***** Given data *****

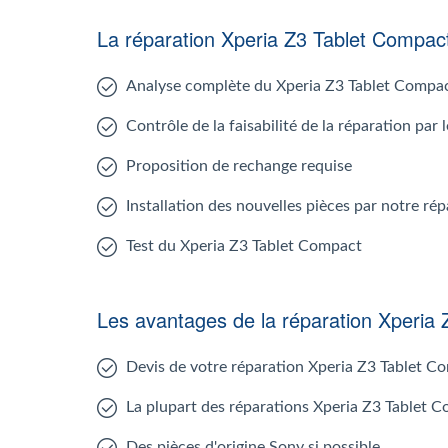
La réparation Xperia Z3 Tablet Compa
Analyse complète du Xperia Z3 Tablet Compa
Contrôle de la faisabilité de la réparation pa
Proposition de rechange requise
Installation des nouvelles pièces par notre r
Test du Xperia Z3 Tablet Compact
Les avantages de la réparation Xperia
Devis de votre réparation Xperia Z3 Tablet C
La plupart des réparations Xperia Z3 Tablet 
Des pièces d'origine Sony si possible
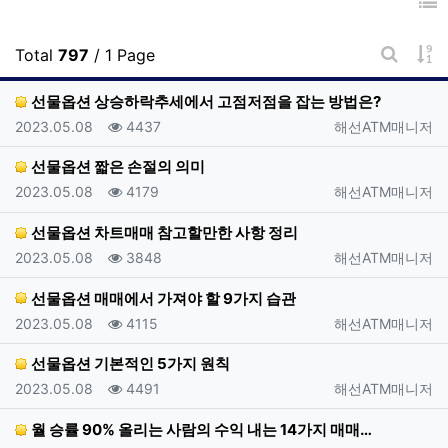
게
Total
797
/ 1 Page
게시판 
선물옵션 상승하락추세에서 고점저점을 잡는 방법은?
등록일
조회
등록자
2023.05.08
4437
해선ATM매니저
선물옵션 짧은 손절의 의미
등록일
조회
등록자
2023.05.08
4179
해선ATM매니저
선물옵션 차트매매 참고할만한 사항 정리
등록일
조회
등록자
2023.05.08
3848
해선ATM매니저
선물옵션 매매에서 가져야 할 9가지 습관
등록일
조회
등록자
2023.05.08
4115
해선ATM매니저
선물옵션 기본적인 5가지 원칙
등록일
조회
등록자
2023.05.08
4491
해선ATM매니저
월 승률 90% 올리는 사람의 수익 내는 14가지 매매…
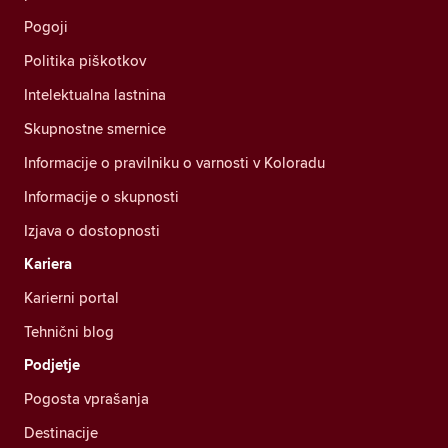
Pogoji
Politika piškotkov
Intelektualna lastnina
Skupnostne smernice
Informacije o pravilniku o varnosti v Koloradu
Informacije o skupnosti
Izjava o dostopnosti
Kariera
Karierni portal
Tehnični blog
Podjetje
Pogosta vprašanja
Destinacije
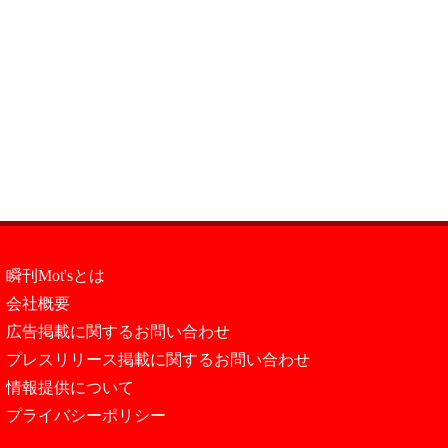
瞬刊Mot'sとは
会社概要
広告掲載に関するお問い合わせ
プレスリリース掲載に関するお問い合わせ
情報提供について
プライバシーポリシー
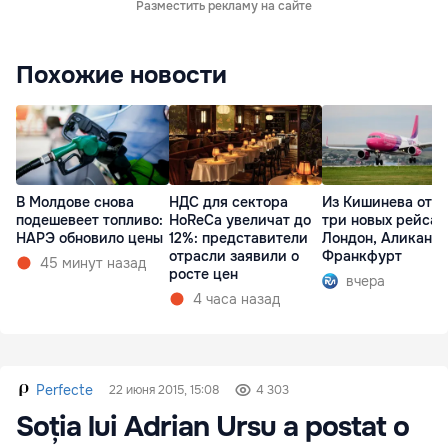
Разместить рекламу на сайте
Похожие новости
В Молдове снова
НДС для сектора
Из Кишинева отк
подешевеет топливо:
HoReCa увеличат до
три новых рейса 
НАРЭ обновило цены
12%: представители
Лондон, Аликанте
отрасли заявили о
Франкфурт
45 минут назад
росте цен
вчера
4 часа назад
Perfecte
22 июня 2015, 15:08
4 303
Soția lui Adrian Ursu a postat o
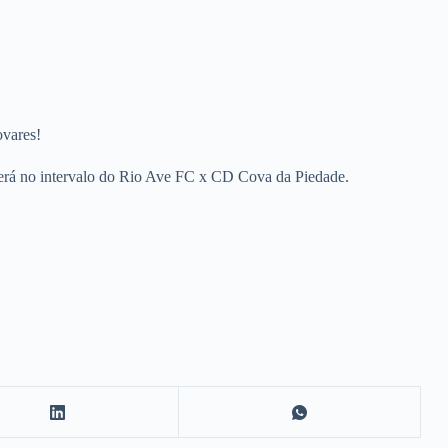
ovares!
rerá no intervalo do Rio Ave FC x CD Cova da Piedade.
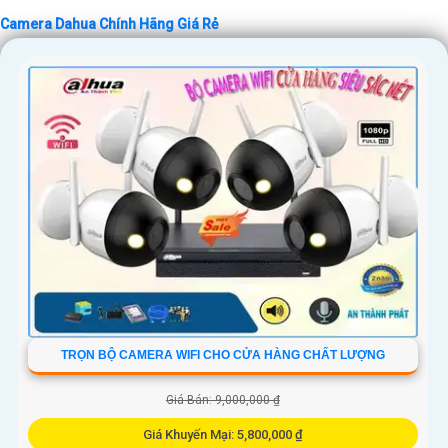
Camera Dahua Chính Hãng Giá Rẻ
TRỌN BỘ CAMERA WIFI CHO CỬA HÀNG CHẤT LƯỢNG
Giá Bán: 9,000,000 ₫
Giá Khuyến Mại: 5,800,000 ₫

*****

> _Exercise_
Put every line of the material above into a Markdown table with two columns, "Row" for a running row number and "Line" for the line's text, skipping any blank lines. Leave the pictures out.

> _Reply_
| Row | Line |
|---|---|
| 1 | La réparation Xperia Z3 Tablet Compa |
| 2 | Analyse complète du Xperia Z3 Tablet Compa |
| 3 | Contrôle de la faisabilité de la réparation pa |
| 4 | Proposition de rechange requise |
| 5 | Installation des nouvelles pièces par notre r |
| 6 | Test du Xperia Z3 Tablet Compact |
| 7 | Les avantages de la réparation Xperia |
| 8 | Devis de votre réparation Xperia Z3 Tablet C |
| 9 | La plupart des réparations Xperia Z3 Tablet  |
| 10 | Des pièces d'origine Sony si possible |
| 11 | 게 |
| 12 | Total |
| 13 | 797 |
| 14 | / 1 Page |
| 15 | 게시판  |
| 16 | 선물옵션 상승하락추세에서 고점저점을 잡는 방법은? |
| 17 | 등록일 |
| 18 | 조회 |
| 19 | 등록자 |
| 20 | 2023.05.08 |
| 21 | 4437 |
| 22 | 해선ATM매니저 |
| 23 | 선물옵션 짧은 손절의 의미 |
| 24 | 등록일 |
| 25 | 조회 |
| 26 | 등록자 |
| 27 | 2023.05.08 |
| 28 | 4179 |
| 29 | 해선ATM매니저 |
| 30 | 선물옵션 차트매매 참고할만한 사항 정리 |
| 31 | 등록일 |
| 32 | 조회 |
| 33 | 등록자 |
| 34 | 2023.05.08 |
| 35 | 3848 |
| 36 | 해선ATM매니저 |
| 37 | 선물옵션 매매에서 가져야 할 9가지 습관 |
| 38 | 등록일 |
| 39 | 조회 |
| 40 | 등록자 |
| 41 | 2023.05.08 |
| 42 | 4115 |
| 43 | 해선ATM매니저 |
| 44 | 선물옵션 기본적인 5가지 원칙 |
| 45 | 등록일 |
| 46 | 조회 |
| 47 | 등록자 |
| 48 | 2023.05.08 |
| 49 | 4491 |
| 50 | 해선ATM매니저 |
| 51 | 월 승률 90% 올리는 사람의 수익 내는 14가지 매매… |
| 52 | Pogoji |
| 53 | Politika piškotkov |
| 54 | Intelektualna lastnina |
| 55 | Skupnostne smernice |
| 56 | Informacije o pravilniku o varnosti v Koloradu |
| 57 | Informacije o skupnosti |
| 58 | Izjava o dostopnosti |
| 59 | Kariera |
| 60 | Karierni portal |
| 61 | Tehnični blog |
| 62 | Podjetje |
| 63 | Pogosta vprašanja |
| 64 | Destinacije |
| 65 | 瞬刊Mot'sとは |
| 66 | 会社概要 |
| 67 | 広告掲載に関するお問い合わせ |
| 68 | プレスリリース掲載に関するお問い合わせ |
| 69 | 情報提供について |
| 70 | プライバシーポリシー |
| 71 | Разместить рекламу на сайте |
| 72 | Похожие новости |
| 73 | В Молдове снова |
| 74 | НДС для сектора |
| 75 | Из Кишинева отк |
| 76 | подешевеет топливо: |
| 77 | HoReCa увеличат до |
| 78 | три новых рейса  |
| 79 | НАРЭ обновило цены |
| 80 | 12%: представители |
| 81 | Лондон, Аликанте |
| 82 | отрасли заявили о |
| 83 | Франкфурт |
| 84 | 45 минут назад |
| 85 | росте цен |
| 86 | вчера |
| 87 | 4 часа назад |
| 88 | Perfecte |
| 89 | 22 июня 2015, 15:08 |
| 90 | 4 303 |
| 91 | Soția lui Adrian Ursu a postat o |
| 92 | ovares! |
| 93 | rerá no intervalo do Rio Ave FC x CD Cova da Piedade. |
| 94 | Camera Dahua Chính Hãng Giá Rẻ |
| 95 | TRỌN BỘ CAMERA WIFI CHO CỬA HÀNG CHẤT LƯỢNG |
| 96 | Giá Bán: 9,000,000 ₫ |
| 97 | Giá Khuyến Mại: 5,800,000 ₫ |